La production et le modèle économique des algues d’algues est une chaîne de valeur longue allant de la ferme aquacole jusqu’à l’usine de production et la distribution et la commercialisation des produits.
Des centres de support aux filières comme le centre d’études et de valorisation des algues en France ou le seaweedinsights, en Norvège sont des bons exemples d’initiatives permettant d’aider au développement des meilleurs pratiques de culture, les regroupements logistiques et les liens avec les industriels pour solidifier les filières d’algues.

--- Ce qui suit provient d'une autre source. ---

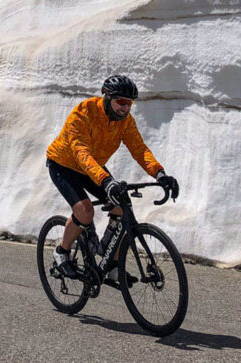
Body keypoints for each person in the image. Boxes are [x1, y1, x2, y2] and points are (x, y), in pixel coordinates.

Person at [45, 75, 179, 285]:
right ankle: (62, 252)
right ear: (107, 97)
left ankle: (113, 265)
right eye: (121, 102)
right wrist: (106, 181)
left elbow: (139, 149)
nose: (125, 108)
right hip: (64, 165)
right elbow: (81, 152)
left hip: (93, 167)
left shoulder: (125, 121)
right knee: (85, 210)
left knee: (122, 205)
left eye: (129, 104)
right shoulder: (83, 113)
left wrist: (160, 174)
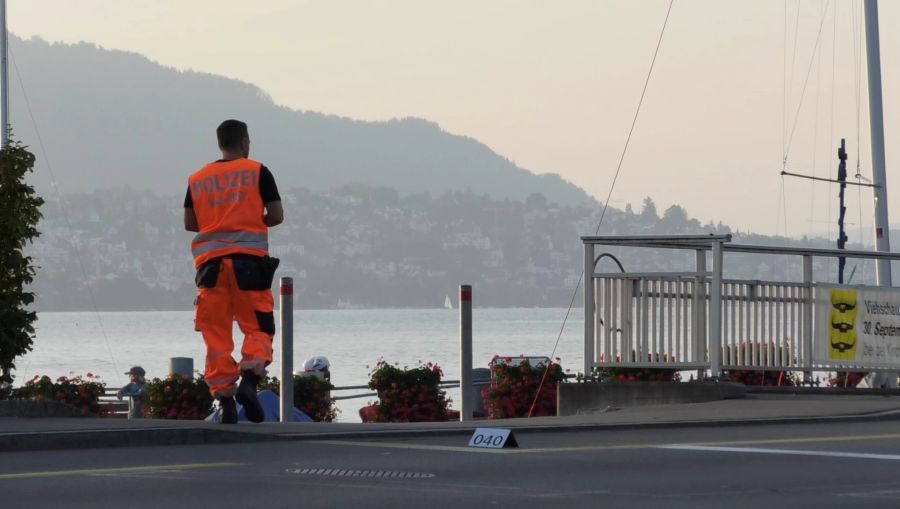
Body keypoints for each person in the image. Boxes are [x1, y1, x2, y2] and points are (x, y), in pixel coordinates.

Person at [184, 119, 284, 424]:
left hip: (210, 269)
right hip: (249, 266)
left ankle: (226, 403)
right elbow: (276, 215)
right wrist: (250, 219)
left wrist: (218, 223)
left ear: (220, 144)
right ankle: (249, 383)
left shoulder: (197, 178)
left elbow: (190, 223)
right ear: (244, 143)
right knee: (258, 328)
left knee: (216, 337)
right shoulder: (257, 171)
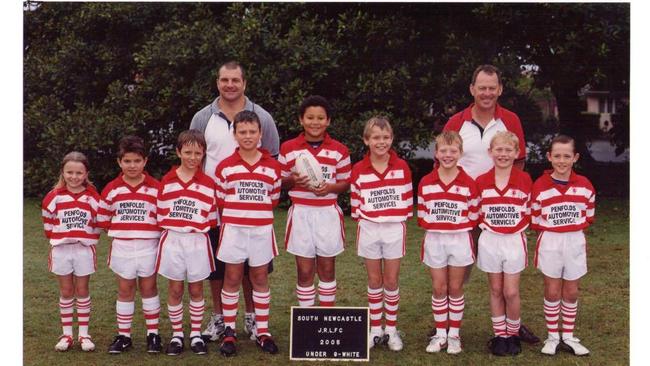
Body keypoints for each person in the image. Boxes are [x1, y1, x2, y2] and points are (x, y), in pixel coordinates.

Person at [443, 64, 538, 344]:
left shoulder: (511, 120)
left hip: (501, 210)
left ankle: (512, 327)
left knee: (507, 273)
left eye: (491, 88)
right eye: (481, 87)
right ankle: (447, 327)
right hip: (463, 208)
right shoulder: (456, 122)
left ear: (500, 89)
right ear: (472, 89)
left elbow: (519, 161)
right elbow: (444, 160)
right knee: (458, 268)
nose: (486, 93)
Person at [190, 61, 280, 343]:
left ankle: (253, 319)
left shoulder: (261, 116)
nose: (230, 85)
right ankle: (219, 319)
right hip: (212, 204)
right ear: (217, 82)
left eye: (235, 80)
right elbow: (193, 158)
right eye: (224, 80)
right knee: (219, 267)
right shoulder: (203, 117)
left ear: (244, 83)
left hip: (250, 211)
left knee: (253, 267)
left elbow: (273, 158)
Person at [214, 111, 282, 356]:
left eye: (252, 131)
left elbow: (273, 199)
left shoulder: (273, 167)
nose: (247, 136)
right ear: (235, 135)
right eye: (242, 132)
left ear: (260, 134)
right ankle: (230, 332)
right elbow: (221, 199)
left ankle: (262, 331)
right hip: (234, 230)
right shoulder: (225, 167)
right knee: (231, 278)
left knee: (260, 278)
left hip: (261, 230)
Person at [279, 95, 351, 307]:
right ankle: (307, 320)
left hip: (327, 212)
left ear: (328, 121)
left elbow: (346, 183)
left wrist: (330, 188)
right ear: (301, 120)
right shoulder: (289, 148)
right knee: (304, 270)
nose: (315, 122)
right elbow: (281, 182)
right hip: (301, 212)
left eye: (320, 118)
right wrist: (293, 180)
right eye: (310, 117)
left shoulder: (339, 150)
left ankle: (325, 317)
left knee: (327, 268)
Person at [350, 117, 413, 352]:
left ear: (392, 139)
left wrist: (393, 217)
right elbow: (355, 203)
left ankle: (391, 328)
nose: (381, 142)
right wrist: (368, 217)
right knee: (375, 280)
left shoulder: (402, 166)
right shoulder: (358, 169)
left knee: (391, 280)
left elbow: (408, 201)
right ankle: (375, 328)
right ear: (366, 140)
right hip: (368, 228)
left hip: (394, 228)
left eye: (386, 137)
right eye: (376, 137)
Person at [97, 136, 163, 354]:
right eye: (127, 161)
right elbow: (103, 219)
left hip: (149, 246)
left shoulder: (156, 188)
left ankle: (153, 334)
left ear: (145, 161)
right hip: (123, 247)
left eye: (137, 161)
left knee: (149, 288)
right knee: (125, 290)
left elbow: (163, 217)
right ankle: (124, 336)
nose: (132, 165)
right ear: (119, 162)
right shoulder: (112, 189)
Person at [531, 135, 595, 356]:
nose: (561, 160)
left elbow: (588, 215)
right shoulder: (539, 186)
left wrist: (570, 227)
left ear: (575, 157)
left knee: (571, 291)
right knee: (552, 289)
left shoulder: (585, 185)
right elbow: (535, 218)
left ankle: (567, 335)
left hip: (575, 241)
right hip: (550, 241)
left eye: (567, 156)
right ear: (549, 157)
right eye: (557, 155)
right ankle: (552, 336)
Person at [156, 130, 217, 356]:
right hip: (173, 240)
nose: (193, 157)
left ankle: (196, 335)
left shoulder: (208, 183)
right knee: (175, 287)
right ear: (178, 152)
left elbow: (211, 218)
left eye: (198, 153)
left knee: (196, 288)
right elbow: (161, 215)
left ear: (203, 154)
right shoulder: (167, 181)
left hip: (197, 241)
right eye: (188, 152)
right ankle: (177, 334)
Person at [418, 131, 479, 355]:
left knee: (455, 288)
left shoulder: (468, 183)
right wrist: (440, 223)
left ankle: (454, 334)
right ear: (436, 153)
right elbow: (422, 214)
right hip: (435, 239)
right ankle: (440, 333)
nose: (448, 154)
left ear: (460, 153)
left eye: (453, 151)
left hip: (460, 239)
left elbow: (474, 215)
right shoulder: (426, 181)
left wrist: (454, 224)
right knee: (438, 287)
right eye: (443, 150)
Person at [476, 131, 532, 356]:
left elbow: (528, 210)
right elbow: (477, 210)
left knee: (510, 291)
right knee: (496, 289)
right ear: (490, 152)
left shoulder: (524, 179)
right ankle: (500, 335)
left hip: (513, 240)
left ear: (516, 153)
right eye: (499, 150)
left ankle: (513, 333)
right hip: (490, 240)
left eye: (508, 150)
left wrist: (514, 228)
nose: (503, 154)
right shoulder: (481, 180)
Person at [42, 151, 101, 352]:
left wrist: (86, 239)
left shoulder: (92, 197)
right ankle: (67, 334)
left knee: (82, 290)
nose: (74, 177)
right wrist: (60, 238)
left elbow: (97, 223)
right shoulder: (53, 197)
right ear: (63, 172)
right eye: (70, 172)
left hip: (83, 250)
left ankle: (84, 334)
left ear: (86, 174)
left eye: (79, 173)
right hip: (61, 250)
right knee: (67, 291)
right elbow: (48, 225)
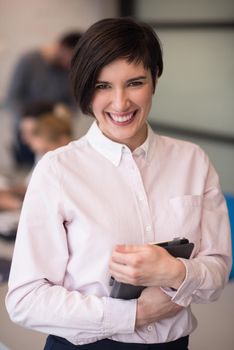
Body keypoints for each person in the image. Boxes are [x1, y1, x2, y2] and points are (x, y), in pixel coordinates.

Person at [5, 17, 232, 350]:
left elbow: (217, 274)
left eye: (135, 82)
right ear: (85, 88)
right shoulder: (57, 169)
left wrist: (173, 272)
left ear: (155, 76)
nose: (121, 103)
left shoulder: (193, 161)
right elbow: (25, 300)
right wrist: (132, 315)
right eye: (103, 86)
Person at [6, 32, 81, 165]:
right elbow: (12, 98)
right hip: (29, 129)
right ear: (60, 47)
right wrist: (28, 127)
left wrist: (60, 122)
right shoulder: (29, 61)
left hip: (53, 135)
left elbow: (74, 104)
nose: (70, 63)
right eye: (69, 57)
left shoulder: (71, 70)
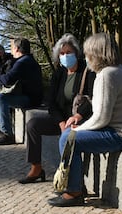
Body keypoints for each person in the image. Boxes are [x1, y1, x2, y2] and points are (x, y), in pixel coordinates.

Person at [48, 32, 122, 207]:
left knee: (68, 138)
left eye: (87, 52)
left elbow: (101, 118)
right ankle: (76, 186)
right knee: (70, 134)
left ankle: (74, 191)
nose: (86, 56)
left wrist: (77, 130)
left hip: (121, 135)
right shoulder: (119, 71)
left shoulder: (106, 75)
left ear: (96, 53)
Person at [19, 33, 96, 184]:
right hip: (61, 119)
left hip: (79, 118)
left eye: (68, 52)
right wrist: (61, 122)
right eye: (62, 53)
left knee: (69, 136)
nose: (65, 56)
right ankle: (36, 168)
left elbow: (92, 99)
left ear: (76, 53)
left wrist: (78, 116)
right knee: (33, 125)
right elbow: (52, 103)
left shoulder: (87, 72)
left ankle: (71, 179)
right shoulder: (59, 73)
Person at [0, 37, 43, 145]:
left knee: (0, 97)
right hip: (29, 96)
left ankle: (7, 134)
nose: (11, 51)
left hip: (30, 99)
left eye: (12, 48)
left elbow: (8, 79)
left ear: (17, 49)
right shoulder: (27, 60)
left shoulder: (22, 62)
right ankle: (0, 125)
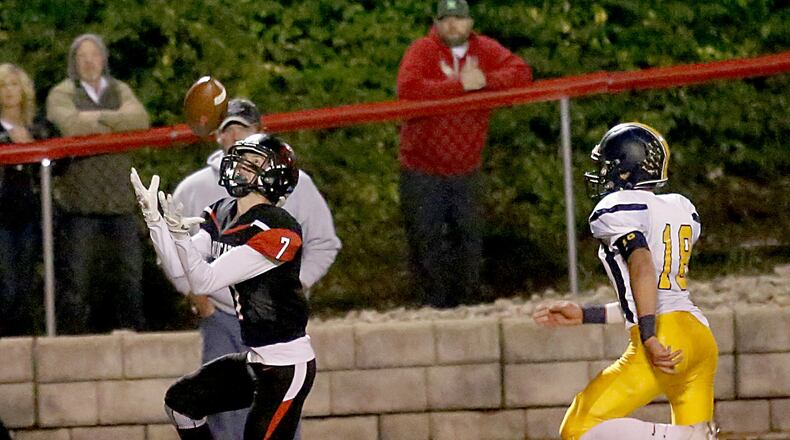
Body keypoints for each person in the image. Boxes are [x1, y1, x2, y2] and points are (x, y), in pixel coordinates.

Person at [532, 123, 718, 440]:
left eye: (608, 166)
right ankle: (691, 435)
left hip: (664, 335)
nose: (603, 174)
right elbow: (655, 294)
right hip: (699, 337)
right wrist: (587, 314)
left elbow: (641, 264)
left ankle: (683, 436)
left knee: (579, 428)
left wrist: (648, 334)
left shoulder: (616, 208)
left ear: (625, 169)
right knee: (696, 433)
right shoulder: (680, 207)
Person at [171, 98, 340, 439]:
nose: (234, 137)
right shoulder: (196, 189)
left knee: (273, 423)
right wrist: (191, 290)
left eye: (242, 129)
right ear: (217, 137)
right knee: (195, 406)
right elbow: (181, 256)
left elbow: (324, 242)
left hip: (277, 335)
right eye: (226, 129)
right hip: (220, 315)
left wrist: (293, 281)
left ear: (260, 134)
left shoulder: (292, 191)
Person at [130, 133, 315, 440]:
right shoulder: (225, 211)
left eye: (254, 163)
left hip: (286, 366)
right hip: (256, 358)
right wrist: (156, 223)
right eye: (242, 158)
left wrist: (178, 237)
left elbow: (205, 280)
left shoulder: (278, 227)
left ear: (274, 177)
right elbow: (179, 269)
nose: (242, 167)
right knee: (181, 404)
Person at [397, 0, 532, 308]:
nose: (453, 25)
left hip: (466, 165)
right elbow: (409, 88)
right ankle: (433, 304)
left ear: (470, 22)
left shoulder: (485, 49)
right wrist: (460, 85)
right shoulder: (422, 50)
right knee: (425, 238)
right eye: (446, 19)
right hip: (422, 165)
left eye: (459, 18)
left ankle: (468, 300)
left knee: (469, 236)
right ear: (436, 23)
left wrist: (485, 81)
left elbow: (521, 71)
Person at [46, 33, 150, 334]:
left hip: (121, 200)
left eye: (94, 55)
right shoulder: (62, 92)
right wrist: (115, 122)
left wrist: (97, 118)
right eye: (82, 56)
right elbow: (71, 125)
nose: (89, 61)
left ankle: (135, 340)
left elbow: (140, 119)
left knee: (130, 278)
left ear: (103, 59)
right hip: (80, 203)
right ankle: (71, 347)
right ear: (74, 61)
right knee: (77, 281)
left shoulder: (119, 89)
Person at [0, 63, 56, 336]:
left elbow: (59, 160)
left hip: (30, 214)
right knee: (7, 286)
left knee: (25, 285)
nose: (9, 91)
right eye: (3, 86)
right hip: (2, 216)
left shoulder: (39, 127)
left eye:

Il faudra poursuivre et développer ces initiatives.
L’accroissement des investissements et soutiens publics pour ces filières.
Le potentiel de la filière des algues est reconnu par les pouvoirs publics et identifié dans le plan France 2030. C’est par exemple le cas du projet de Eranova Alguex pour produire des bioplastiques à partir d’algues.
L’Europe a aussi identifié l’importance de pouvoir soutenir ces filières en associant des initiatives nationales publiques et européennes.
La maitrise des pollutions aux algues vertes et la réduction des pollutions aux nitrates côtières
Les pollutions aux algues vertes abiment l’image des macro-algues.
Ces pollutions sont largement liées à des excès de rejets de nitrates de l’agriculture intensive à des doses beaucoup trop élevées .
Il convient donc de bien contrôler les modes de production intensifs de l’agriculture et surveiller les excès de développement d’algues vertes.
Le développement d’un éco-système vigoureux de start ups.
Un volume important de start ups se développent dans le monde et il est bon de voir ces entreprises développer différentes solutions dans le domaine des culture de macro-algues et de leur utilisation
Nous pouvons citer quelques exemples : cascadia (Australia), Sea6energy (India), Kelp Blue( Alaska , New Zealand , Namibie) , Magma ( Normandie), Symbiomer ( Bretagne).
Nous avons pu donc rappeler que les macro-algues ont un potentiel exceptionnel pour nous aider dans la transition climatique. Elles doivent néanmoins bénéficier de soutiens et d’efforts en matière de recherche, d’investissement et de coordination entre tous les acteurs afin de pouvoir surmonter les obstacles et les freins qui limitent encore actuellement leur développement. La production de macro-algues pourrait avoir un impact significatif compte tenu du potentiel énorme de culture sur l’ensemble des rivages du monde. Nous continuerons à suivre les progrès des initiatives et des développements de recherche et entrepreneuriaux dans ce domaine et nous aborderons aussi dans un futur article le domaine des micro-algues qui peut représenter lui aussi un certain potentiel.